Old English place name meaning 'hunter's meadow,' from 'hunta' (hunter) and 'leah' (clearing).
Huntley began as an English surname and place-name, built from Old English elements that point to a woodland clearing or meadow associated with hunting. Names ending in -ley usually go back to leah, meaning a clearing, field, or woodland opening, so Huntley belongs to a deeply rooted English landscape vocabulary. As with many surname-names, it first carried geographic and family associations rather than a fixed personal meaning.
It evokes estate boundaries, rural sport, and the social world in which land-based surnames signaled origin and status. Its transition into use as a given name fits a familiar Anglo-American pattern: old surnames became first names to preserve family lines, honor maternal ancestry, or lend a child a tailored, distinguished sound. Huntley has never been overwhelmingly common, which gives it a certain polish and exclusivity.

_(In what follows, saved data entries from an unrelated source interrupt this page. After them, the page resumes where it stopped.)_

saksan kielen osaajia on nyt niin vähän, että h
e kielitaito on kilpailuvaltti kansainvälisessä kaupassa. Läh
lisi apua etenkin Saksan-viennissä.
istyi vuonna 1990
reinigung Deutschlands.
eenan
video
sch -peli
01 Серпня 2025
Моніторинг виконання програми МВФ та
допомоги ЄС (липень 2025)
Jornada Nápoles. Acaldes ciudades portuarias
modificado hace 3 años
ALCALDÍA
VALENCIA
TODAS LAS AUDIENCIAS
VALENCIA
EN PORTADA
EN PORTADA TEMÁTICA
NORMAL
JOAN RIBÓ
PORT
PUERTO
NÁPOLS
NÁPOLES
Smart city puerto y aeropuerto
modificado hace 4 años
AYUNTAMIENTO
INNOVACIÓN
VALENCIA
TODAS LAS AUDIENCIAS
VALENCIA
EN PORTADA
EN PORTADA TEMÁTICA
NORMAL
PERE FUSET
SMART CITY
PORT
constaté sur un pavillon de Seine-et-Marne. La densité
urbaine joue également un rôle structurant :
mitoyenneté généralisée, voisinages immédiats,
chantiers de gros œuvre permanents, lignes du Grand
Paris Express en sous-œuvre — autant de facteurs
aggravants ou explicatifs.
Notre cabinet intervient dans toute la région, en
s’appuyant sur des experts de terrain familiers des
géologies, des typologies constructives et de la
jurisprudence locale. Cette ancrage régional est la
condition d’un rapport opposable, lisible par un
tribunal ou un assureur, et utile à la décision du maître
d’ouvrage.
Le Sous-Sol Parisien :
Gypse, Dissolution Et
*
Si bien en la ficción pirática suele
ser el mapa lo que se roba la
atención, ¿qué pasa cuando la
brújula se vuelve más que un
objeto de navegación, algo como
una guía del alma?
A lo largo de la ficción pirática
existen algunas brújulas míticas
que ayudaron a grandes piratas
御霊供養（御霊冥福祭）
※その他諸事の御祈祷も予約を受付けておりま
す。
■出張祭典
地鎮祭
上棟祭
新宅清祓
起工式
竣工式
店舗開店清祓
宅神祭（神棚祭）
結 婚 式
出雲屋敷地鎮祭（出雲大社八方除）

Some of its visibility in the United States came through public figures such as broadcaster Chet Huntley, whose surname kept the name in circulation as something crisp, patrician, and recognizably American. In recent decades Huntley has also appealed to parents drawn to surnames like Finley, Beckett, or Hadley, but wanting something less expected. The result is a name that feels both old-country and contemporary: rooted in English topography, colored by upper-crust associations, and modernized by the current taste for surname-style first names with a refined outdoorsy edge.